Der Magie auf der Spur: Eine dokumentarische Miniserie über Künstler und Künste der Effekte-Schmiede „Industrial Light & Magic“.

Diskussion

Es ist immer zwiespältig, hinter die Kulissen zu schauen. Beim Theater, beim Film, in der Kunst –bei jedem kreativen Akt stellt sich die Frage: Ist es nicht allein das fertige Werk, das berühren und inspirieren soll? Nimmt ein Blick auf den Schaffensprozess nicht den Zauber, den das Werk ausstrahlen soll?

Beim Film sind die Würfel da längst gefallen. Set-Besuche und ausführliche Berichte über dieselben gehören zur gängigen Pressearbeit der Filmproduzenten, um das Interesse des potenziellen Publikums zu wecken. Und seitdem Videos, DVDs oder Blu-ray-Discs mehr und mehr Platz für Begleitmaterial zuließen, wurden die „Making of“-Berichte über Dreharbeiten und Schaffensprozesse zum Publicity-Standard, um die scheinbar unstillbare Neugier der Fans, Nerds und Bewunderer zu stillen.

Der zwiespältige Blick hinter die Kulissen

Die deutsche Buchausgabe von Francois Truffauts Interviewmarathon mit dem Meister des Suspense brachte diese Neugier 1966 mit dem Titel „Mr Hitchcock, wie haben Sie das gemacht?“ auf den Punkt. Und das war längst nicht der erste Versuch gewesen, das Schaffen eines Filmregisseurs aus erster Hand zu erläutern und zu ergründen; Walt Disney selbst schuf mit seinem Kinofilm „The Reluctant Dragon“ („Drache wider Willen“) 1941 eine Art Blick hinter die Kulissen seines eigenen Studios, um den Zuschauern die Kunst des Animationsfilms mit ihren notwendigen Arbeitsschritten ein wenig näher zu bringen. Beiden Werken merkt man die Begeisterung für das jeweilige Medium an: Hitchcock, der genüsslich beiläufig seine genialen visuellen Ideen dem jungen Gegenüber erläutert; Disney, der voller Stolz über das Erreichte die verschiedenen Departments seines Studios in Szene setzt. Aber beiden Werken merkt man auch die Schattenseiten dieser Einblicke an. Hitchcock unterschlägt so manches, wirkt merkwürdig kurz angebunden bei bestimmten Filmen. Disney lässt Schauspieler (unter ihnen der aufstrebende Alan Ladd) seine Animatoren spielen, da die seiner Meinung nach nicht kameratauglich sind. Außerdem steht die freundliche, familiäre Darstellung seiner heilen Studiowelt im krassen Gegensatz zum zeitgleich tobenden Streik seiner Angestellten und der Forderung nach Beitritt zur Trickfilm-Gewerkschaft.

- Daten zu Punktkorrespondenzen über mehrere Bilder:
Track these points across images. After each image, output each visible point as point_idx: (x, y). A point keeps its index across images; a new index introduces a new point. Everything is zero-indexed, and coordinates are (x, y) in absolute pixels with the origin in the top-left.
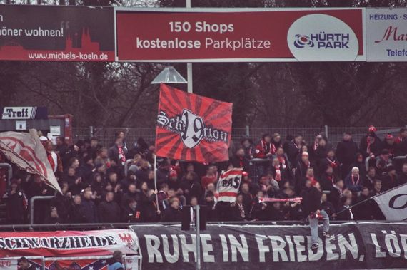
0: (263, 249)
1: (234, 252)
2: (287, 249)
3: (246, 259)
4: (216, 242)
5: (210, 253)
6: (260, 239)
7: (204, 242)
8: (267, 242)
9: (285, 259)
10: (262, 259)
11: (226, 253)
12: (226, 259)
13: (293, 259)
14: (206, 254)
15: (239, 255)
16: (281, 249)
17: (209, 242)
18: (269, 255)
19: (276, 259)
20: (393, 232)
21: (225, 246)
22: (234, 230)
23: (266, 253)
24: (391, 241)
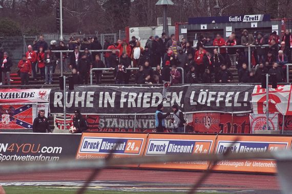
0: (123, 100)
1: (106, 102)
2: (136, 100)
3: (113, 106)
4: (96, 97)
5: (91, 102)
6: (123, 94)
7: (88, 96)
8: (127, 97)
9: (134, 106)
10: (122, 106)
11: (100, 102)
12: (100, 106)
13: (139, 105)
14: (88, 103)
15: (108, 103)
16: (133, 100)
17: (92, 96)
18: (126, 104)
19: (129, 106)
21: (101, 99)
22: (109, 89)
23: (124, 103)
24: (203, 96)
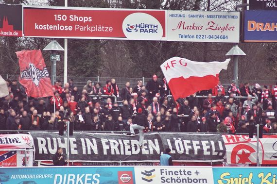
0: (105, 147)
1: (89, 149)
2: (119, 147)
3: (96, 152)
4: (78, 143)
5: (75, 149)
6: (104, 141)
7: (72, 143)
8: (108, 143)
9: (118, 153)
10: (105, 153)
11: (84, 149)
12: (84, 152)
13: (122, 153)
14: (72, 149)
15: (92, 150)
16: (116, 147)
17: (74, 142)
18: (109, 151)
19: (113, 153)
20: (180, 139)
21: (84, 145)
22: (89, 136)
23: (107, 150)
24: (179, 144)
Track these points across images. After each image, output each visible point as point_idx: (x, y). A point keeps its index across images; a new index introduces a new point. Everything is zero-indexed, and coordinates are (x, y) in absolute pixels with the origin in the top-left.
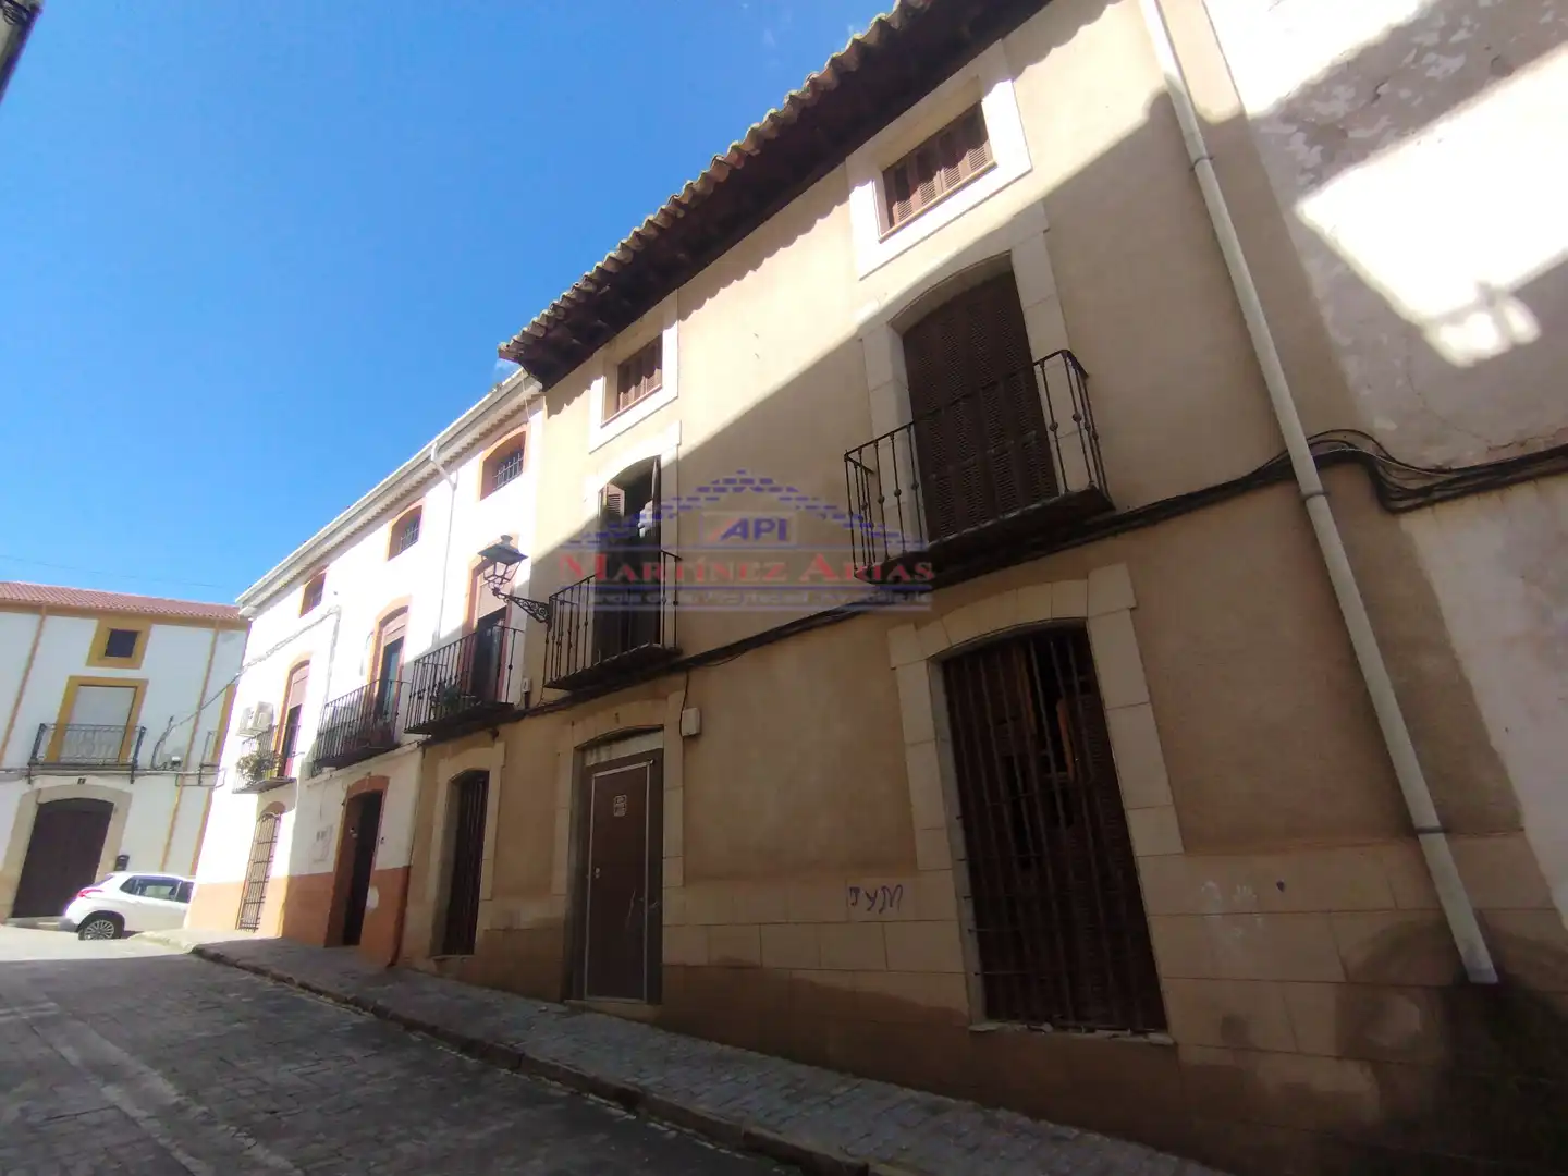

- Folgendes bearbeiten:
1. Schreiben Sie aus dem Text über den Blick hinter die Kulissen die Passage ab, die mit „Beim Film sind“ beginnt und sich bis einschließlich „Bewunderer zu stillen.“ erstreckt.
2. Fassen Sie den Text über den Blick hinter die Kulissen in zwei Sätzen zusammen.
3. Setzen Sie den Text über den Blick hinter die Kulissen im Anschluss an seinen letzten Satz fort.

- Geordnete Lösungen:
1.
Beim Film sind die Würfel da längst gefallen. Set-Besuche und ausführliche Berichte über dieselben gehören zur gängigen Pressearbeit der Filmproduzenten, um das Interesse des potenziellen Publikums zu wecken. Und seitdem Videos, DVDs oder Blu-ray-Discs mehr und mehr Platz für Begleitmaterial zuließen, wurden die „Making of“-Berichte über Dreharbeiten und Schaffensprozesse zum Publicity-Standard, um die scheinbar unstillbare Neugier der Fans, Nerds und Bewunderer zu stillen.

2. Der Text fragt, ob ein Blick auf den Schaffensprozess einem Werk den Zauber nimmt, und stellt fest, dass „Making of“-Berichte beim Film längst zum Publicity-Standard gehören. Als frühere Beispiele nennt er Truffauts Interviewmarathon mit Hitchcock und Disneys Film „The Reluctant Dragon“, denen man sowohl Begeisterung für das jeweilige Medium als auch die Schattenseiten solcher Einblicke anmerkt.

3.
Der Blick hinter die Kulissen ist also mehr als zwiespältig, er darf den Zauber nicht nehmen und muss sich gleichzeitig einer Schönung, einer Klitterung der Geschichte verweigern, um nicht zu einer unglaubwürdigen Hagiographie zu verkommen.

Einblick in einen der spannendsten Augenblicke der jüngeren Filmgeschichte

Das gelingt selten genug – Da wäre Don Hahns brillante Dokumentation „Waking Sleeping Beauty“ über den Wiederaufstieg der Disney Animation Studios aus der lähmenden Kreativlosigkeit in den späten 1970ern bis zum Triumph von „Der König der Löwen“. Da wäre die Dokumentation „Lost in La Mancha“, die das Scheitern eines Filmprojekts protokolliert und dabei die visionäre Kraft des Regisseurs Terry Gilliam dennoch einfängt.

Und jetzt auch Lawrence Kasdans sechsstündige Dokumentation „Light & Magic“ über den Aufstieg der Trickeffektschmiede „Industrial Light & Magic“, kurz ILM zum führenden VFX Studio weltweit. Kasdan, der Drehbuchautor von Produktionen wie „Das Imperium schlägt zurück“, „Jäger des verlorenen Schatzes“ und „Die Rückkehr der Jedi-Ritter“, - Filmen also, deren Zauber wesentlich auf den Künsten der Artists von ILM beruhen -, wagt sich hier zum ersten Mal im großen Stil auf das Gebiet des Dokumentarfilms und liefert einen fesselnden Einblick in einen der spannendsten Augenblicke der jüngeren Filmgeschichte, dem Moment, wo die VFX Artists mittels neuer Technologie und Erfindungsgeist zunächst die Kontrolle über jedes einzelne Filmbild und dann über jedes einzelne Pixel desselben erlangen.

So reicht die sechsteilige Doku von den Anfängen der Motion Control Kamera bei „Krieg der Sterne“ über den optischen Printer bei „Das Imperium schlägt zurück“ hin zum Advent der computergenerierten, digitalen Saurier von Spielbergs „Jurassic Park“. Dabei gelingt es Kasdan elegant, sich dem reinen „Wie haben Sie das gemacht?“ zu entziehen. Stattdessen stellt er die intelligentere Frage „Wer hat das wie zu welcher Zeit und unter welchen Umständen gemacht?“ Und er kann seine Fragen den Schlüsselpersonen dieser Periode stellen, die sich bereitwillig und eloquent vor der Kamera auch zu unbequemen Momenten der gemeinsamen Vergangenheit äußern.

George Lucas, John Dykstra und Co.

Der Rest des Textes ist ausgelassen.